Abstract

This chapter discusses cache design problem and presents its solution. Three things are needed to investigate experimentally the tradeoffs in memory hierarchy design: a trace-driven simulator, a set of points in the design space to be simulated, and a set of traces used to stimulate those memory hierarchies. The primary goals in the design of the memory hierarchy simulator were accuracy, flexibility, and efficiency. Most cache simulators only report miss rates and other nontemporal statistics. In this case though, there were additional requirements to accumulate accurate cycle counts and to precisely attribute execution time to specific components and operations within the simulated system. Flexibility refers to the ability of a single simulator and associated analysis programs to emulate a wide variety of target systems. Again, most cache simulators need only change a cache's size, associativity, and block size, but this simulator needed to model an arbitrarily deep memory hierarchy, with variation of all the temporal parameters throughout the system.
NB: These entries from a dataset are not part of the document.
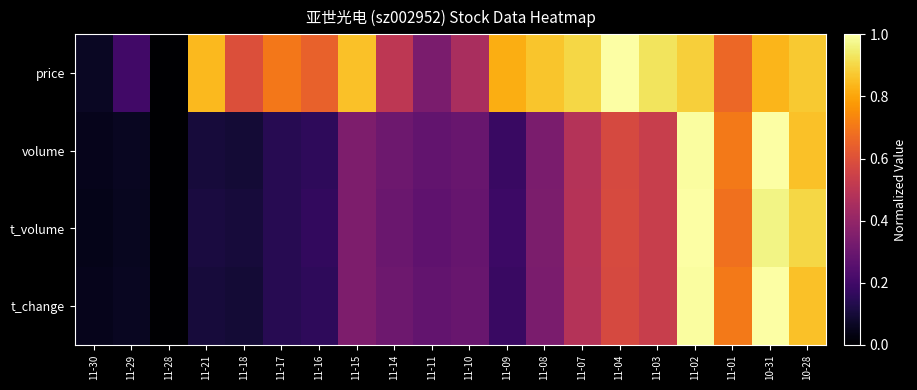

At which category is the sum across all series the highest?

11-02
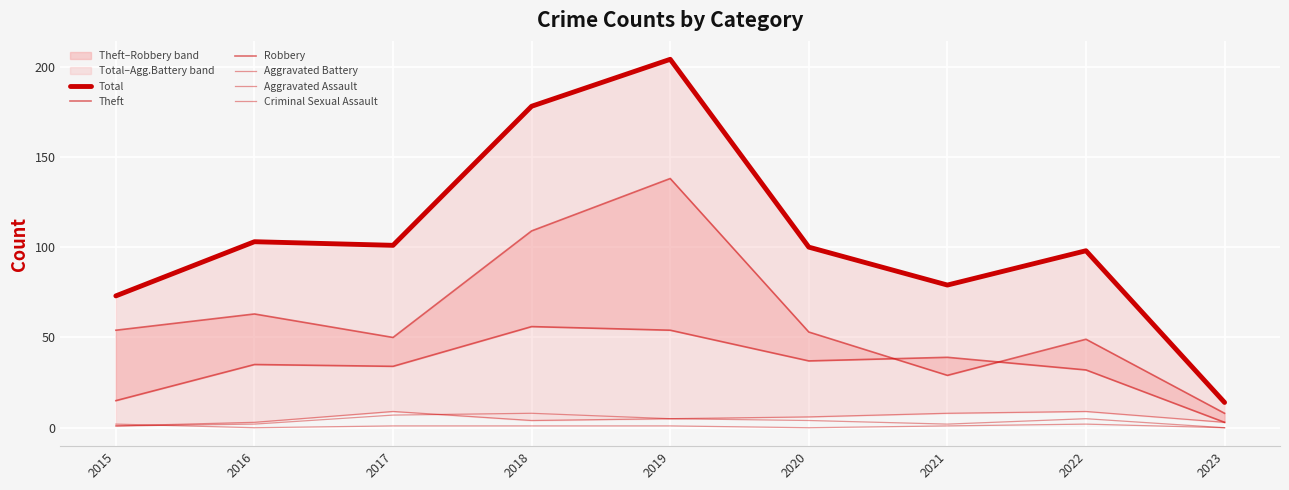

What are all the series names shown in the legend?

Total, Theft, Robbery, Aggravated Battery, Aggravated Assault, Criminal Sexual Assault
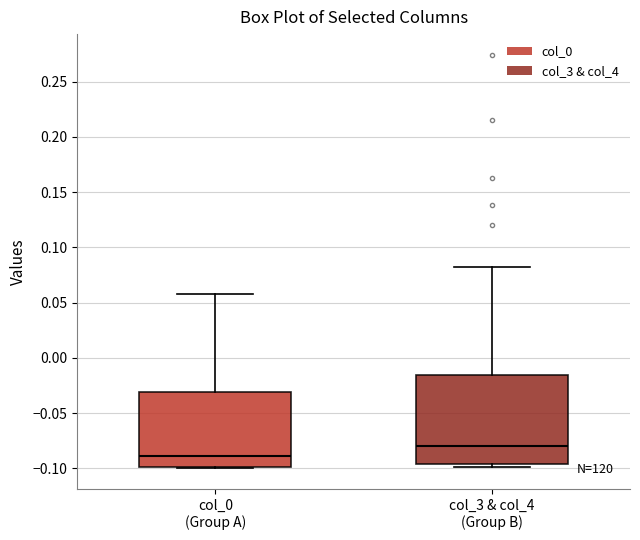

Which box is the tallest, from its lower edge to its upper edge?

col_3 & col_4 (Group B)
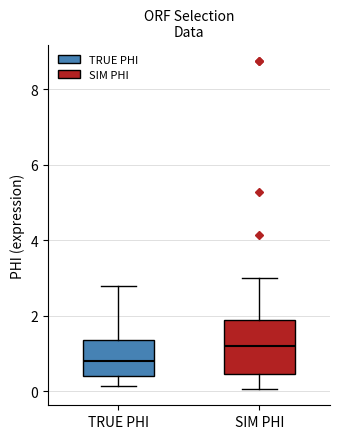

Which box has the lowest median line?

TRUE PHI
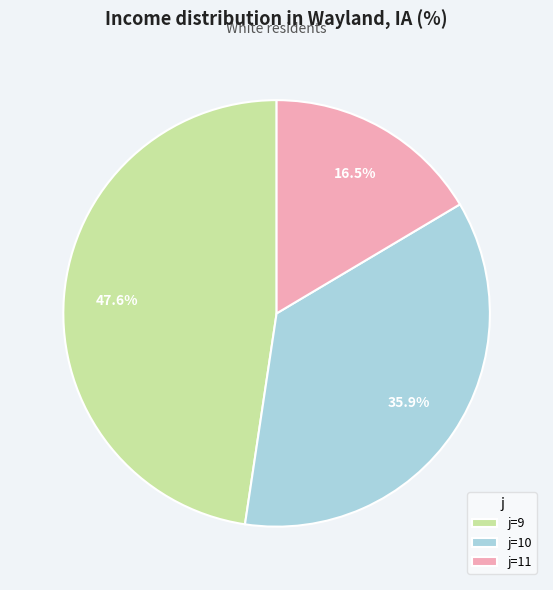

Which has a higher value, j=9 or j=11?

j=9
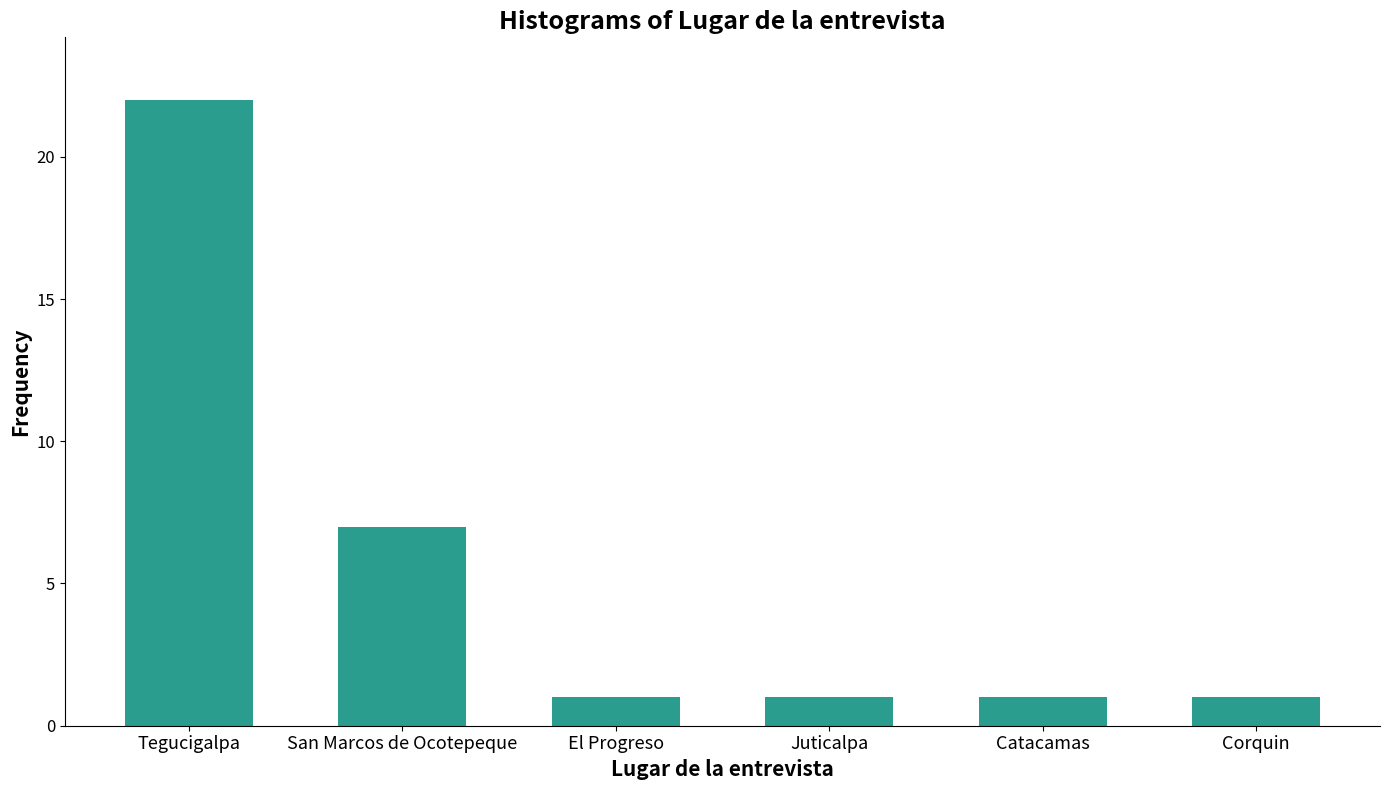

Count the number of categories in the chart.

6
Only two base scenarios are used in the simulation experiments that follow: one with a single split I/D cache and a second with a two-level hierarchy. The first base model has a Harvard organization. The split I and D virtual caches are 64 kilobytes (KB) each, organized as 4K blocks of four words (W), direct-mapped. Entire blocks are fetched on a miss. The data cache is write-back with no fetch done on a write miss. All read hits take one CPU cycle, while write hits take two—one to access the tags followed by one to write the data.